■ What you need to do
Go through the listing below and list every line with "installasjoner".
====
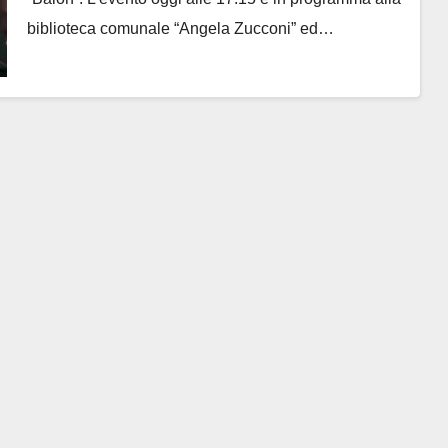
biblioteca comunale “Angela Zucconi” ed…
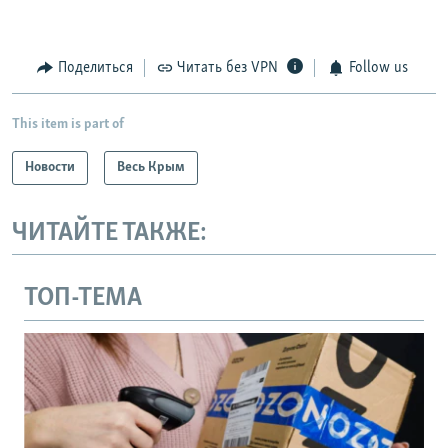
Поделиться
Читать без VPN
Follow us
This item is part of
Новости
Весь Крым
ЧИТАЙТЕ ТАКЖЕ:
ТОП-ТЕМА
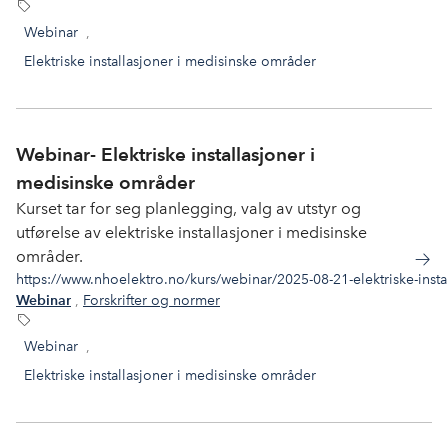
Webinar
,
Elektriske installasjoner i medisinske områder
Webinar- Elektriske installasjoner i
medisinske områder
Kurset tar for seg planlegging, valg av utstyr og
utførelse av elektriske installasjoner i medisinske
områder.
https://www.nhoelektro.no/kurs/webinar/2025-08-21-elektriske-inst
,
Forskrifter og normer
Webinar
Webinar
,
Elektriske installasjoner i medisinske områder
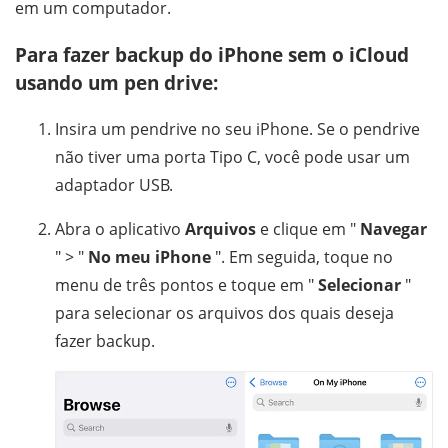
em um computador.
Para fazer backup do iPhone sem o iCloud
usando um pen drive:
Insira um pendrive no seu iPhone. Se o pendrive
não tiver uma porta Tipo C, você pode usar um
adaptador USB.
Abra o aplicativo
Arquivos
e clique em "
Navegar
" > "
No meu iPhone
". Em seguida, toque no
menu de três pontos e toque em "
Selecionar
"
para selecionar os arquivos dos quais deseja
fazer backup.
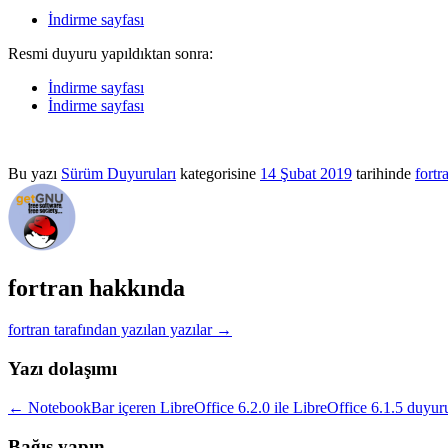
İndirme sayfası
Resmi duyuru yapıldıktan sonra:
İndirme sayfası
İndirme sayfası
Bu yazı
Sürüm Duyuruları
kategorisine
14 Şubat 2019
tarihinde
fortr
fortran hakkında
fortran tarafından yazılan yazılar
→
Yazı dolaşımı
←
NotebookBar içeren LibreOffice 6.2.0 ile LibreOffice 6.1.5 duyur
Bağış yapın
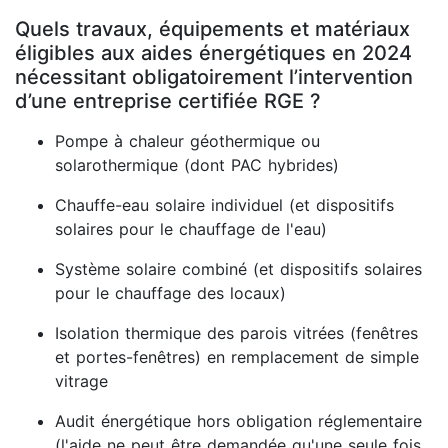
Quels travaux, équipements et matériaux
éligibles aux aides énergétiques en 2024
nécessitant obligatoirement l’intervention
d’une entreprise certifiée RGE ?
Pompe à chaleur géothermique ou
solarothermique (dont PAC hybrides)
Chauffe-eau solaire individuel (et dispositifs
solaires pour le chauffage de l'eau)
Système solaire combiné (et dispositifs solaires
pour le chauffage des locaux)
Isolation thermique des parois vitrées (fenêtres
et portes-fenêtres) en remplacement de simple
vitrage
Audit énergétique hors obligation réglementaire
(l'aide ne peut être demandée qu'une seule fois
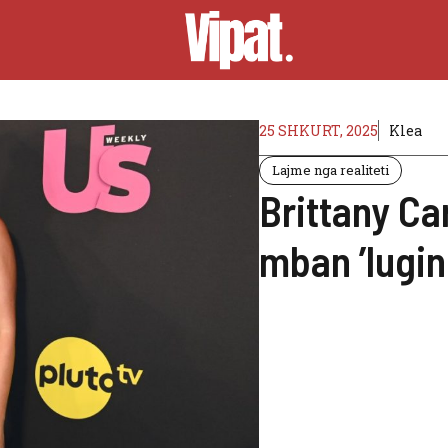
25 SHKURT, 2025
Klea
Lajme nga realiteti
Brittany Ca
mban ’lugi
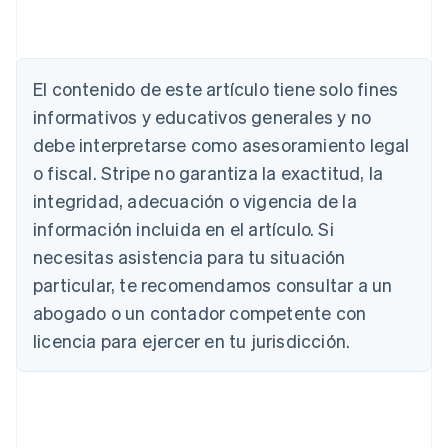
Alemania
Deutsch
English
Australia
El contenido de este artículo tiene solo fines
English
informativos y educativos generales y no
Austria
debe interpretarse como asesoramiento legal
Deutsch
English
Bélgica
o fiscal. Stripe no garantiza la exactitud, la
Nederlands
Français
Deutsch
English
integridad, adecuación o vigencia de la
Brasil
Português
English
información incluida en el artículo. Si
Bulgaria
necesitas asistencia para tu situación
English
Canadá
particular, te recomendamos consultar a un
English
Français
abogado o un contador competente con
China continental
licencia para ejercer en tu jurisdicción.
简体中文
English
Chipre
English
Croacia
English
Italiano
Dinamarca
====
■ Result of this task
Elektriske installasjoner i medisinske områder
Webinar- Elektriske installasjoner i
utførelse av elektriske installasjoner i medisinske
Elektriske installasjoner i medisinske områder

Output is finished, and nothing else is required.